Text shown =>
--------------------------------
6 Model-Based Approaches

A different approach to stream clustering is to summarize the data stream as a statistical model. Common areas of research are based on the Expectation Maximization (EM) algorithm. Table 4 gives an overview of 6 model-based algorithms. This class of algorithms is highly diverse and few interdependencies exist between the presented algorithms.

Table 4 Overview of model-based stream clustering algorithms

CluDistream (Zhou et al. 2007b) uses the EM algorithm to process distributed data streams. At each location, it maintains a number of Gaussian mixture distributions and a coordinator node is used to combine the distributions. For each location, the stream is processed in chunks and the first chunk is used to initialize a new clustering using EM. For subsequent chunks, the algorithm checks whether the current models can represent the chunk sufficiently well. This is done by calculating the difference between the average log-likelihood of the existing model and the average log-likelihood of the chunk under the existing model. If the difference is less than a threshold, the weight of the model is incremented. Else, the current model is stored and a new model is initialized by applying EM to the current chunk. Whenever the weight of a model is updated or a new model is initialized, the coordinator receives the update and incorporates the new information into a global model by merging or splitting the Gaussian distributions.

SWEM (Dang et al. 2009a, b) (Sliding Window with Expectation Maximization) applies the EM to chunks of data. Starting with random initial parameters, a set of m distributions is calculated for the first chunk and points are assigned to their most likely cluster. Each cluster is then summarized using a CF and k macro-cluster are generated by applying EM again. For a new chunk, the algorithm sets the initial values to the converged values of the previous chunk and incrementally applies EM to generate m new distributions. If a cluster grows too large or too small during this phase, the corresponding distributions can be split or merged. Finally the m new clusters are summarized in CFs and used with the existing k clusters to apply EM again.

COBWEB (Fisher 1987) maintains a classification tree where each node describes a cluster. The tree is built incrementally by descending a new entry \(\varvec{x}\) from the root to a leaf. On each level the algorithm makes one of four clustering decisions that yields the highest clustering quality: (1) Insert \(\varvec{x}\) into most fitting child, (2) Create a new cluster for \(\varvec{x}\), (3) Combine the two nodes that can best absorb \(\varvec{x}\) and add existing nodes as children of the new node, (4) Split the two nodes that can best absorb \(\varvec{x}\) and move its children up one level. The quality of each decision is evaluated using a measure called Category Utility (CU) which defines a trade-off between intra-class similarity and inter-class distance.
--------------------------------
Study questions =>
1. In the section on model-based stream clustering, what does CluDistream do when the log-likelihood difference for a chunk is less than the threshold?
2. Write the next part of the section on model-based stream clustering, picking up after its final sentence.

Provided material =>
--------------------------------
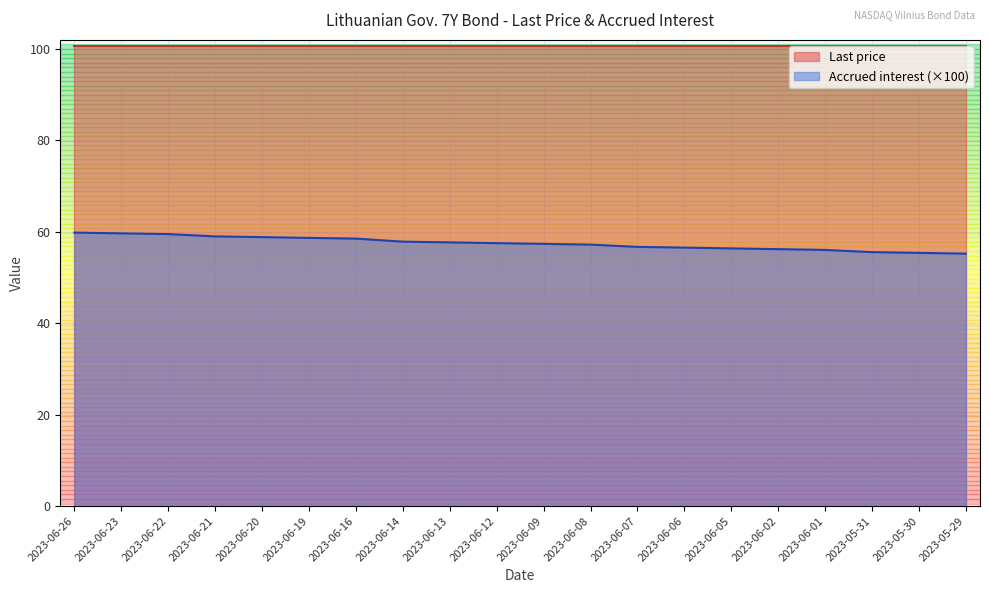

What is the label of the 9th point from the right?

2023-06-08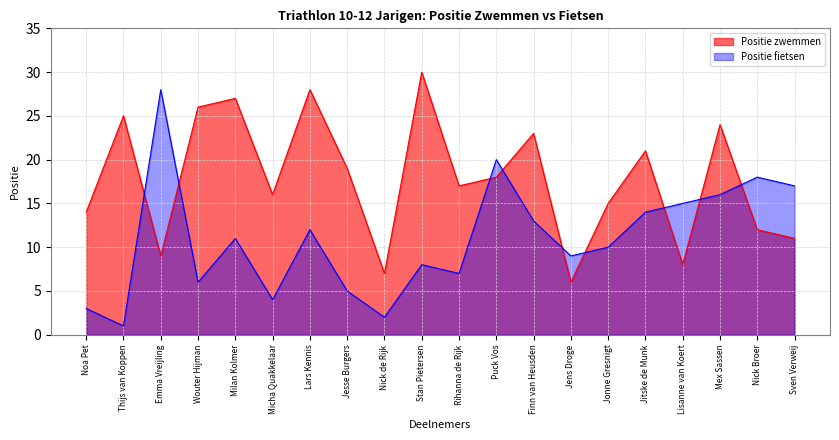

What is the total value across all series at Lisanne van Koert?

23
--------------------------------
Written answers =>
1. It increments the weight of the model.

2.
ICFR (Motoyoshi et al. 2004) (Incremental Clustering using F-value by Regression analysis) uses concepts from linear regression in order to cluster data streams. The algorithm assigns points to existing clusters based on their cosine similarity. To merge clusters the algorithm finds the two closest clusters based on the Mahalanobis distance. If the merged clusters yield a greater F-value than the sum of individual F-values, the clusters are merged. The F-value is a measure of model validity in linear regressions. If the clusters cannot be merged, the next closest two clusters are evaluated until the closest pair exceeds a distance threshold.

WStream (Tasoulis et al. 2006) uses multivariate kernel density estimates to maintain a number of rectangular windows in the data space. The idea is to use local maxima of a density estimate as cluster centers and the local minima as cluster boundaries. WStream transfers this approach to data streams. New data points are either assigned to an existing window and their centre is moved towards the new point or it is used to initialize a new window of default size. Windows can enlarge or contract depending on the ratio of points close to their centre and close to their border.

SVStream (Wang et al. 2013) (Support Vector based Stream Clustering) is based on Support Vector Clustering(SVC) (Ben-Hur et al. 2001). SVC transforms the data into a higher dimensional space and identifies the smallest sphere that encloses most points. When mapping the sphere back to the input space, the sphere forms a number of contour lines that represent clusters. SVStream iteratively maintains a number of spheres. The stream is processed in chunks and the first chunk is used to run SVC. For each subsequent chunk, the algorithm evaluates what portion of the chunk does not fall into the radius of existing spheres. If too many do not fit the current spheres, these values are used to initialize a new sphere. The remaining values are used to update the existing spheres.

6.1 Summary

Model-based stream clustering algorithms are far less common than distance-based and grid-based approaches. Typically strategies try to find a mixture of distributions that fits the data stream, e.g. CluDiStream or SWEM. Unfortunately, no implementation of model-based algorithms is readily available which limits their usefulness in practice. In addition, they are often more computationally complex than comparable algorithms from the other categories.

7 Projected Approaches

A special category of stream clustering algorithms deals with high dimensional data streams. These types of algorithms address the curse of dimensionality (Beyer et al. 1999), i.e., the problem that almost all points have an equal distance in very high dimensional space. In such scenarios, clusters are defined according to a subset of dimensions where each cluster has an associated set of dimensions in which it exists. Even though these algorithms often use concepts from distance and grid-based algorithms their application scenarios and strategies are unique and deserve their own category. Table 5 summarizes 4 projected clustering algorithms and Fig. 10 shows the relationship between the algorithms. Despite their similarity, HDDStream and PreDeConStream have been developed independently.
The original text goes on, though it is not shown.